Bankable, an online outlet covering economic news in the Democratic Republic of Congo, will publish an exclusive interview Friday, Feb. 27 with Olivier Binyingo, chairman of Kamoa Copper, the joint venture operating the Kamoa-Kakula copper complex, the country’s largest.
Although China’s Zijin Mining holds a 39.6% stake in the company, Binyingo expressed confidence in the strategic partnership between the Democratic Republic of Congo and the United States, which aims to encourage American investment in the Congolese mining sector.
“Wherever you stand, the need for critical minerals will remain. If we are to meet the goals set by the global community, this trend is irreversible,” he said. “The need for copper and critical minerals transcends geopolitical divides.”
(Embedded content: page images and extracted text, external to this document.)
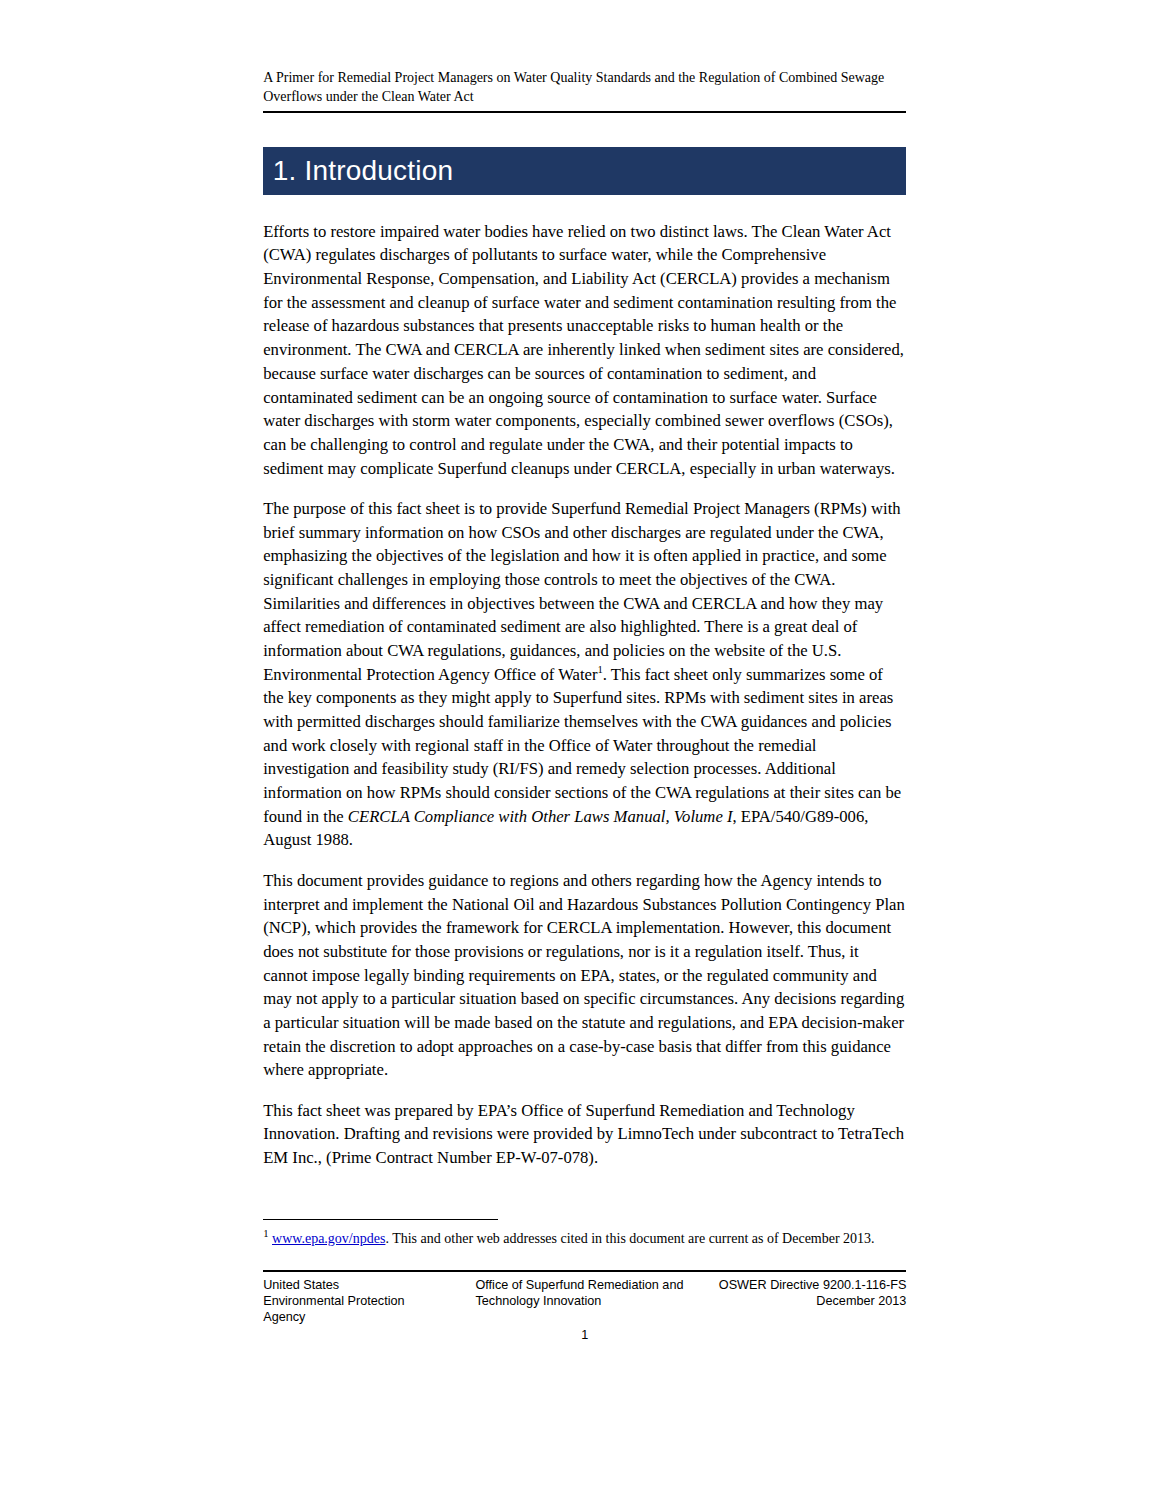A Primer for Remedial Project Managers on Water Quality Standards and the Regulation of Combined Sewage Overflows under the Clean Water Act
1. Introduction
Efforts to restore impaired water bodies have relied on two distinct laws. The Clean Water Act (CWA) regulates discharges of pollutants to surface water, while the Comprehensive Environmental Response, Compensation, and Liability Act (CERCLA) provides a mechanism for the assessment and cleanup of surface water and sediment contamination resulting from the release of hazardous substances that presents unacceptable risks to human health or the environment. The CWA and CERCLA are inherently linked when sediment sites are considered, because surface water discharges can be sources of contamination to sediment, and contaminated sediment can be an ongoing source of contamination to surface water. Surface water discharges with storm water components, especially combined sewer overflows (CSOs), can be challenging to control and regulate under the CWA, and their potential impacts to sediment may complicate Superfund cleanups under CERCLA, especially in urban waterways.
The purpose of this fact sheet is to provide Superfund Remedial Project Managers (RPMs) with brief summary information on how CSOs and other discharges are regulated under the CWA, emphasizing the objectives of the legislation and how it is often applied in practice, and some significant challenges in employing those controls to meet the objectives of the CWA. Similarities and differences in objectives between the CWA and CERCLA and how they may affect remediation of contaminated sediment are also highlighted. There is a great deal of information about CWA regulations, guidances, and policies on the website of the U.S. Environmental Protection Agency Office of Water1. This fact sheet only summarizes some of the key components as they might apply to Superfund sites. RPMs with sediment sites in areas with permitted discharges should familiarize themselves with the CWA guidances and policies and work closely with regional staff in the Office of Water throughout the remedial investigation and feasibility study (RI/FS) and remedy selection processes. Additional information on how RPMs should consider sections of the CWA regulations at their sites can be found in the CERCLA Compliance with Other Laws Manual, Volume I, EPA/540/G89-006, August 1988.
This document provides guidance to regions and others regarding how the Agency intends to interpret and implement the National Oil and Hazardous Substances Pollution Contingency Plan (NCP), which provides the framework for CERCLA implementation. However, this document does not substitute for those provisions or regulations, nor is it a regulation itself. Thus, it cannot impose legally binding requirements on EPA, states, or the regulated community and may not apply to a particular situation based on specific circumstances. Any decisions regarding a particular situation will be made based on the statute and regulations, and EPA decision-maker retain the discretion to adopt approaches on a case-by-case basis that differ from this guidance where appropriate.
This fact sheet was prepared by EPA’s Office of Superfund Remediation and Technology Innovation. Drafting and revisions were provided by LimnoTech under subcontract to TetraTech EM Inc., (Prime Contract Number EP-W-07-078).
1 www.epa.gov/npdes. This and other web addresses cited in this document are current as of December 2013.
| United States Environmental Protection Agency | Office of Superfund Remediation and Technology Innovation | OSWER Directive 9200.1-116-FS December 2013 |
1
Binyingo, who also serves as Ivanhoe Mines' Vice President Public Affairs DRC, gave an upbeat outlook for copper prices.
“We are heading toward a structural copper shortage. The upward price trend should continue and accelerate,” he said.
The interview also addresses the impact of two major events that affected the Kamoa-Kakula project in 2025: a seismic incident and the commissioning of a new smelter.
In May 2025, Kamoa Copper reported underground seismic activity at the Kakula mine, prompting operational adjustments. The company later announced the resumption of underground mining in the western section of Kakula on June 7, 2025, while revising its 2025 production guidance to between 370,000 and 420,000 tonnes of copper.
Later in the year, the company commissioned a new smelter with a nominal capacity of 500,000 tonnes of concentrate per year.
The Kamoa-Kakula mining complex is 39.6% owned by Ivanhoe Mines, 39.6% by Zijin Mining, 20% by the Congolese state and 0.8% by Crystal River Global Limited.